BEVERLY, Mass.--Proteome, a provider of curated protein databases for the pharmaceutical industry, has launched its third product, WormPD, a library of data from the model organism C. elegans. Like its collections of yeast proteome and Candida albicans proteome information that have already won the four-year-old company more than 20 customers, the worm proteome database contains genomic sequence data, results from gene expression studies, and a comprehensive review of relevant scientific literature. The three interconnecting volumes form what Proteome said is its BioKnowledge Library, "designed to help researchers rapidly locate specific information about gene expression, to better understand biological pathways, and to identify potential pharmaceutical targets."
"Knowledge management" is how Henry Oettinger, marketing manager, described Proteome's mandate. Unlike most other database vendors, Proteome is not in the business of generating data. Instead, it specializes in packaging what already exists.
A staff of PhDs with job titles such as Worm Curator pore over scientific journals and electronic repositories, building products aimed at "reducing the complexity of the information landscape," according to the company mission statement. Established in 1995 by James Garrels, former director of the Quest Protein Database Center in Cold Spring Harbor, NY, and Joan Brooks, who was a senior scientist at New England BioLabs here, the privately held company has licensed its databases to most major pharmaceutical companies, including Astra, Bristol-Myers Squibb, DuPont Pharmaceuticals, Glaxo Wellcome, Hoechst Marion Roussel, Merck, Monsanto, Pfizer, SmithKline Beecham, and Zeneca.
Explaining the company's success, Oettinger contended that while sequence information is no longer creating a bottleneck in drug discovery, getting good functional annotation for the genes is. "Information by itself without biological context can be meaningless," Oettinger said. "One experiment for one type of condition using a particular genome could generate 50,000 datapoints. Datapoints are going to add up to the tens of millions, or even billions, and all that information is coming to pharmaceutical researchers." He continued, "They might be able to isolate 100 sequences from a chip-reading experiment, but they still have to take that information, go to a library, and try to understand the function of each of those 100 genes." Proteome's databases offer researchers a way to obtain gene function information with one click from one location, he said.

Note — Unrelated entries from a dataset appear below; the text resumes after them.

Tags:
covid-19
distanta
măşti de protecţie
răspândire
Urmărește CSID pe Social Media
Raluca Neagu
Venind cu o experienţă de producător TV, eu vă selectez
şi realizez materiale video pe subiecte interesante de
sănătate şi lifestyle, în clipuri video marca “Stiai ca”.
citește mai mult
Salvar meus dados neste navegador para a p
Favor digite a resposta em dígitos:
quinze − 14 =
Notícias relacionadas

In part, the value in Proteome's products lies in their ability to help customers reduce false readings and avoid what Oettinger called annotation catastrophe: "An error that's generated early on in a piece of data can get used again and again if it's done automatically or by a robot. That doesn't happen with the Proteome databases, because human beings, who are all PhD-level scientists, curate them."
The company's relationship with the academic community also serves as a quality control measure, Oettinger noted. Because Proteome's databases are available online at no cost to academic users, many contribute suggestions, corrections, and updates. "Somebody might say, Oh, I've got a better reference for that, and send it in so our editors can get a more applicable piece of information about the gene or protein," he explained.

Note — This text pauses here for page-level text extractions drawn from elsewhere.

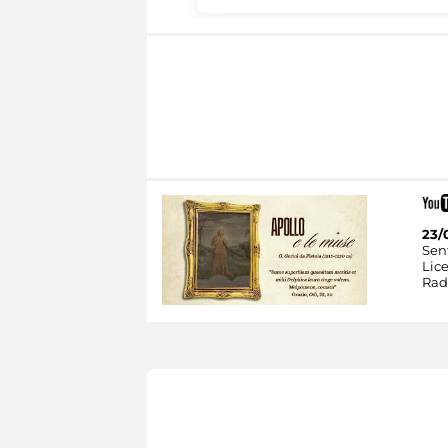
23/
Sent
Lic
Rad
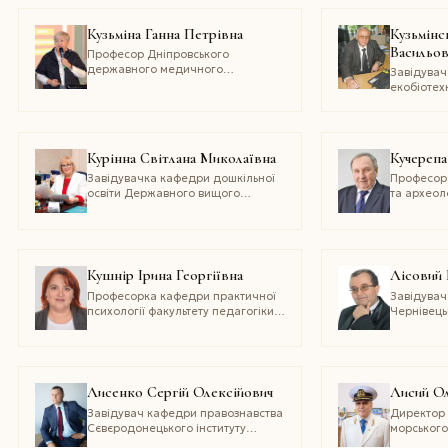
ім. П. Л. Шупика
Кузьміна Ганна Петрівна
Кузьмінс
Васильов
Професор Дніпровського
державного медичного
Завідува
університету
екобіотех
Національ
університ
політехніч
Сікорсько
Курінна Світлана Миколаївна
Кучереп
Завідувачка кафедри дошкільної
Професор 
освіти Державного вищого
та археол
навчального закладу «Донбаський
національ
державний педагогічний
ім. Л,есі 
університет»
Кушнір Ірина Георгіївна
Лісовий 
Професорка кафедри практичної
Завідувач
психології факультету педагогіки,
Чернівець
психології та соціальної роботи
університе
Чернівецького національного
Юрія Фед
університету імені Юрія
Федьковича
Лисенко Сергій Олексійович
Лисий О
Завідувач кафедри правознавства
Директор 
Сєвєродонецького інституту
морського
Міжрегіональної академії
Національ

Regular updates ensure that commercial customers get access to newly uncovered data within a week. Added Oettinger, "It means that if an experiment is done in Europe and reported in a European journal, researchers in US pharmaceutical companies don't have to go to their library and read every journal for the previous week to learn about that one experiment. They can go to their protein report page and see the annotation that's been added."
At its customers' requests, Proteome is working now on developing a software tool that would enable users to load proprietary genomic information and generate internal protein report pages for their own data. The company's software engineers are also at work on a tool that would allow users to search results of a transcript-profiling assay. "The tool itself would be part of the functional genomic analysis, such that researchers would put in results and get back from our database a list of title lines and properties for that gene. They could learn something of the function very quickly and decide whether they want to keep that or throw that gene out as a potential target for their research," said Oettinger.
To date, Proteome's own computer engineers have developed all of the systems, protocols, and methodologies that enable its curators to collect and present proteomic data in its databases. "We haven't relied on any outside sources for code writing or data collection," Oettinger said, adding, "The way we produce a high quality database is our trade secret."